- Sua tarefa -
Reproduza fielmente o trecho do texto extraído entre "O texto apresentado" e "em WWW.revistamandala.com.br.", inclusive.

- Texto extraído -
--------------------
O texto apresentado a seguir
foi publicado na edição de julho de 2006 da revista Mandala. Assinado por Rafael Martí e intitulado Valeu a intenção da semente, classifico-o
como um texto que o passar do tempo não consegue desatualizar. Hoje, a revista Mandala é encontrável
em WWW.revistamandala.com.br.
Valeu a intenção da semente
Um dia, estava
conversando com o editor do saudoso jornal Essência Vital, primeiro periódico
onde trabalhei, sobre planos para o futuro e ele encerrou nossa conversa com
uma lição a qual nunca mais esquecerei. Disse ele: "Rafael, seu problema é que você só olha para a meta, mas esquece da
caminhada. Tenha menos ansiedade e observe as coisas a sua volta. Veja as
belezas do caminho, as flores, espinhos, pedras, pássaros. Se você só olhar o
fim, pode até chegar nele, mas não vai ter aprendido nada que o caminho pode
oferecer".
Não lembro se as
palavras foram exatamente essas. Mas com certeza a lição foi aprendida em sua
essência. Eu precisava deixar a ansiedade de lado e aprender a caminhar.
--------------------
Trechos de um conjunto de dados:
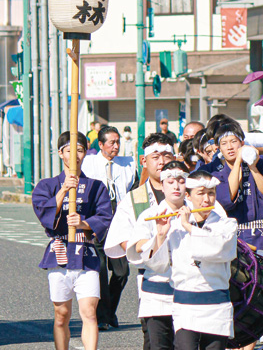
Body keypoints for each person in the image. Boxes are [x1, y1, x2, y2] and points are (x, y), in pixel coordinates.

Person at [32, 131, 113, 350]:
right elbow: (43, 213)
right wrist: (64, 190)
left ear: (86, 153)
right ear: (61, 153)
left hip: (86, 254)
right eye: (70, 150)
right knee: (61, 314)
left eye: (80, 150)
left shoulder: (96, 186)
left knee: (89, 311)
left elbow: (105, 217)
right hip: (59, 253)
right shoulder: (47, 185)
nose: (75, 155)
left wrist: (84, 223)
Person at [211, 119, 263, 350]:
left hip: (262, 235)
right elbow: (227, 197)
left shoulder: (262, 162)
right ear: (219, 148)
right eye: (225, 143)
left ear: (243, 142)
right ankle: (236, 342)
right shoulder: (216, 170)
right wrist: (236, 166)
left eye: (234, 141)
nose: (230, 147)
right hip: (235, 239)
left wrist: (252, 166)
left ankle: (258, 340)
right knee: (236, 292)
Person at [141, 171, 239, 350]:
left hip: (216, 306)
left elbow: (218, 249)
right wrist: (161, 236)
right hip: (185, 306)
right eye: (200, 193)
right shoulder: (175, 226)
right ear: (188, 196)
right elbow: (158, 266)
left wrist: (189, 227)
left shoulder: (227, 224)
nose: (207, 199)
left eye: (211, 193)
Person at [104, 133, 175, 348]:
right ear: (144, 161)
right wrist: (150, 247)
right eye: (155, 156)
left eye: (166, 155)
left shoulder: (190, 192)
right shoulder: (134, 199)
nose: (162, 161)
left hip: (189, 278)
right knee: (154, 340)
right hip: (152, 277)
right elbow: (123, 240)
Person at [125, 160, 190, 350]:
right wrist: (160, 236)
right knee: (159, 346)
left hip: (190, 291)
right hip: (157, 292)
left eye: (181, 180)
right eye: (170, 181)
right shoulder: (150, 213)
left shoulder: (198, 213)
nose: (176, 186)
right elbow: (137, 246)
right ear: (162, 185)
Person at [81, 125, 138, 331]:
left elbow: (134, 190)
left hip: (120, 221)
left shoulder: (128, 164)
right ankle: (103, 317)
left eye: (118, 142)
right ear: (101, 144)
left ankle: (109, 310)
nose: (116, 146)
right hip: (97, 221)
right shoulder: (89, 163)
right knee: (101, 272)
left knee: (122, 271)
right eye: (112, 142)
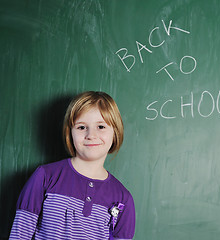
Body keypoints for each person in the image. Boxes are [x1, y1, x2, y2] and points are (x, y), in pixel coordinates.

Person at [9, 91, 135, 240]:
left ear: (115, 133)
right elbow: (20, 234)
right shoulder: (45, 176)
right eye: (81, 127)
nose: (91, 135)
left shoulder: (123, 197)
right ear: (70, 132)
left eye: (101, 127)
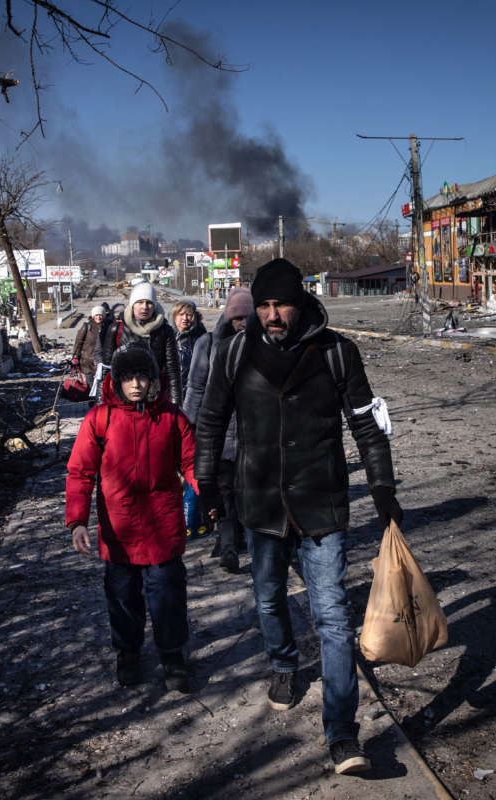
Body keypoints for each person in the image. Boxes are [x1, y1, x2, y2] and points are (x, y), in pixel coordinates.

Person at [194, 258, 401, 775]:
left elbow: (366, 425)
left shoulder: (336, 353)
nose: (271, 315)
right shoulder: (235, 352)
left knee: (333, 617)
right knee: (268, 600)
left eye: (279, 304)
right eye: (262, 306)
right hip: (259, 503)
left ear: (301, 301)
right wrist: (206, 481)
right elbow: (212, 419)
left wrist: (382, 487)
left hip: (320, 502)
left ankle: (343, 734)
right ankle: (284, 664)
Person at [66, 344, 196, 692]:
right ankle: (128, 652)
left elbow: (191, 463)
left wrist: (204, 493)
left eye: (142, 376)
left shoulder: (172, 418)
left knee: (168, 594)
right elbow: (80, 472)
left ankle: (172, 655)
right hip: (118, 528)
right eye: (128, 378)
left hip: (163, 526)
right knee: (123, 596)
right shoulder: (100, 419)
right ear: (116, 381)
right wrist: (77, 520)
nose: (136, 384)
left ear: (153, 379)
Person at [183, 287, 252, 573]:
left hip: (252, 436)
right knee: (223, 493)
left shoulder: (263, 345)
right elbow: (196, 387)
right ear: (227, 317)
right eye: (237, 317)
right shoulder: (208, 344)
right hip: (219, 434)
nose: (243, 323)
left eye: (247, 316)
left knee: (245, 493)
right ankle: (228, 548)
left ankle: (241, 540)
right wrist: (187, 425)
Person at [100, 283, 182, 405]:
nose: (145, 307)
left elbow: (172, 371)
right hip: (124, 400)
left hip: (156, 399)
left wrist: (176, 403)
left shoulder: (165, 331)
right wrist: (101, 404)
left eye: (149, 303)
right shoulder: (117, 330)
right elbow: (105, 370)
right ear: (132, 305)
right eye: (140, 302)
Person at [171, 299, 206, 407]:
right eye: (181, 314)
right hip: (170, 392)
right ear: (174, 316)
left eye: (189, 315)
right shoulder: (167, 335)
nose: (185, 318)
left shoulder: (201, 336)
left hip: (194, 395)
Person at [71, 304, 106, 388]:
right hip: (87, 361)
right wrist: (75, 357)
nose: (98, 317)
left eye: (100, 315)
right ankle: (91, 399)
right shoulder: (87, 326)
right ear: (93, 316)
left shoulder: (107, 327)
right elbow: (78, 342)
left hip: (101, 361)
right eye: (96, 315)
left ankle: (98, 399)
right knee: (90, 382)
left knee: (100, 383)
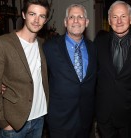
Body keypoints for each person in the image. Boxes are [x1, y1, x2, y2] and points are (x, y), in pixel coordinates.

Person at [0, 0, 50, 137]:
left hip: (39, 118)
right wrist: (2, 122)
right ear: (24, 14)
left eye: (41, 16)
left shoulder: (44, 45)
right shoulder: (0, 44)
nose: (37, 20)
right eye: (32, 14)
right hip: (14, 123)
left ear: (45, 20)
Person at [94, 1, 131, 137]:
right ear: (109, 20)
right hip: (104, 113)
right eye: (114, 17)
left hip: (130, 114)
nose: (119, 21)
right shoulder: (98, 43)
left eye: (123, 16)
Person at [43, 4, 97, 138]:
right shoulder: (49, 48)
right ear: (65, 22)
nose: (76, 21)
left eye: (80, 17)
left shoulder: (94, 48)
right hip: (59, 120)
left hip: (85, 118)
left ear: (87, 22)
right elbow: (34, 75)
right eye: (72, 17)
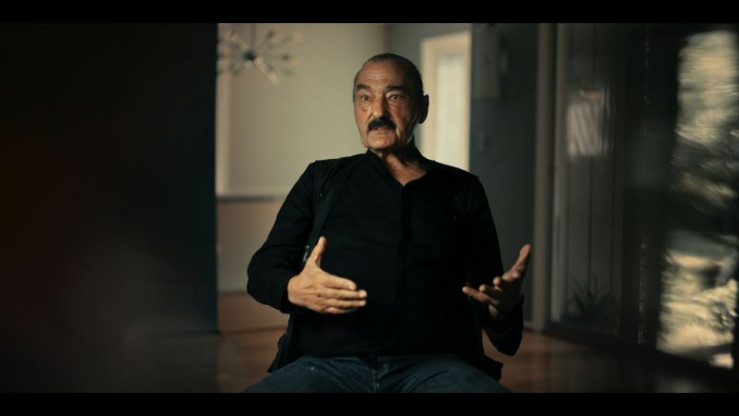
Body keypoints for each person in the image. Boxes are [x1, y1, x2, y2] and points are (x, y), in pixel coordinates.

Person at [245, 53, 531, 393]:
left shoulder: (462, 189)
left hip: (436, 366)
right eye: (365, 98)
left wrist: (504, 306)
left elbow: (491, 299)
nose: (377, 111)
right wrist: (294, 288)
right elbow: (262, 269)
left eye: (394, 97)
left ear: (423, 108)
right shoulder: (322, 179)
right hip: (326, 363)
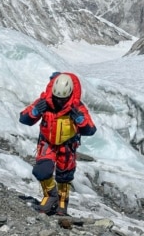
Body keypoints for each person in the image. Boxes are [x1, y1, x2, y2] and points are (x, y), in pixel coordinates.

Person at [19, 71, 97, 216]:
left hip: (67, 146)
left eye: (63, 98)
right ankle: (50, 195)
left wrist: (80, 120)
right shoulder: (44, 102)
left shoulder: (77, 107)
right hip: (47, 143)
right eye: (56, 98)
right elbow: (24, 119)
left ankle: (62, 201)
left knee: (65, 175)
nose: (59, 101)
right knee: (41, 170)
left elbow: (91, 129)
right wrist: (35, 112)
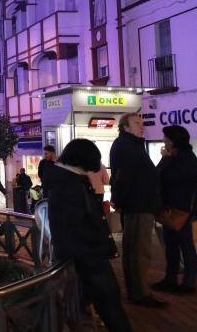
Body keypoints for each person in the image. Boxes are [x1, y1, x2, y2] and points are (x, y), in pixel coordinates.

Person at [48, 138, 132, 332]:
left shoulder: (66, 180)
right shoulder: (70, 184)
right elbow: (79, 223)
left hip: (81, 257)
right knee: (108, 302)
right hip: (88, 258)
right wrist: (98, 248)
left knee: (90, 306)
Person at [109, 113, 166, 308]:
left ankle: (136, 291)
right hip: (138, 205)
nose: (142, 126)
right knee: (139, 251)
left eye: (142, 123)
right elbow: (123, 177)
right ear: (125, 127)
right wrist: (119, 200)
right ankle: (140, 293)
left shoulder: (130, 144)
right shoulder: (128, 146)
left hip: (137, 204)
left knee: (135, 250)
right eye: (137, 123)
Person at [152, 125, 197, 295]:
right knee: (171, 246)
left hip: (182, 210)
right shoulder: (176, 157)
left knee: (186, 246)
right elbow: (157, 175)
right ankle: (170, 279)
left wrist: (165, 159)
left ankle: (189, 284)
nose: (163, 140)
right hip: (170, 209)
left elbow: (172, 179)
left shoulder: (187, 157)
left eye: (165, 138)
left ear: (173, 141)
--------------------
- Solução proposta -
O texto apresentado a seguir
foi publicado na edição de julho de 2006 da revista Mandala. Assinado por Rafael Martí e intitulado Valeu a intenção da semente, classifico-o
como um texto que o passar do tempo não consegue desatualizar. Hoje, a revista Mandala é encontrável
em WWW.revistamandala.com.br.